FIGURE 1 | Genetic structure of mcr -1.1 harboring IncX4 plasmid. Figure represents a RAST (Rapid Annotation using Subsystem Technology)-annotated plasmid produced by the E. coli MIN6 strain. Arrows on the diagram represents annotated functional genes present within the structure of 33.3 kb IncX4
---
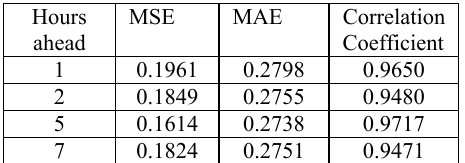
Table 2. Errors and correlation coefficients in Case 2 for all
...
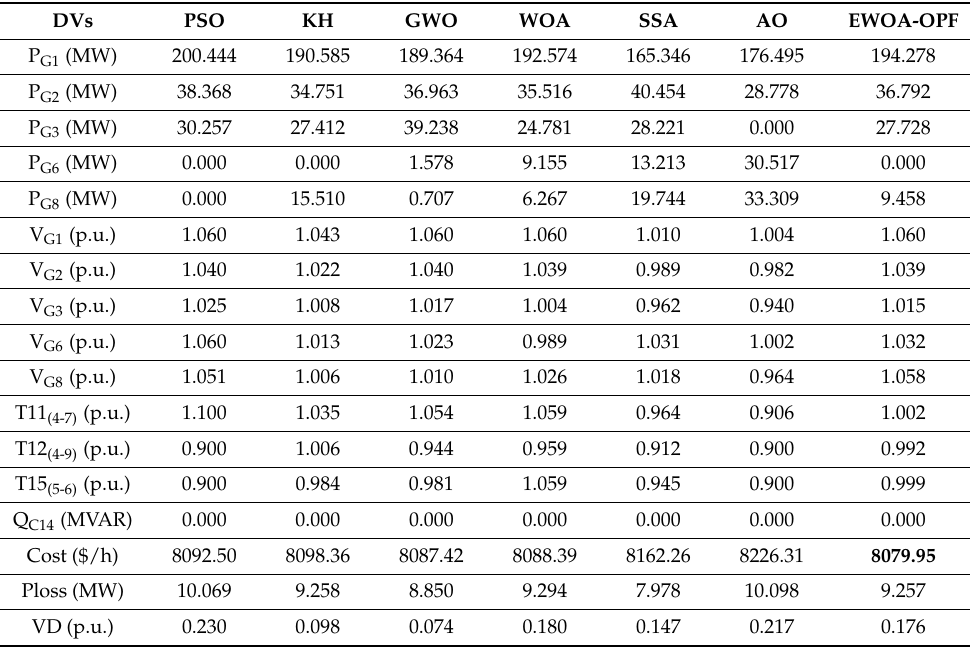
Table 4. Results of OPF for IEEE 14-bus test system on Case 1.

▸ Action item
Only lines with the word "Case" belong in the answer; copy each of them from the material above.

▸ Problem solution
Table 2. Errors and correlation coefficients in Case 2 for all
Table 4. Results of OPF for IEEE 14-bus test system on Case 1.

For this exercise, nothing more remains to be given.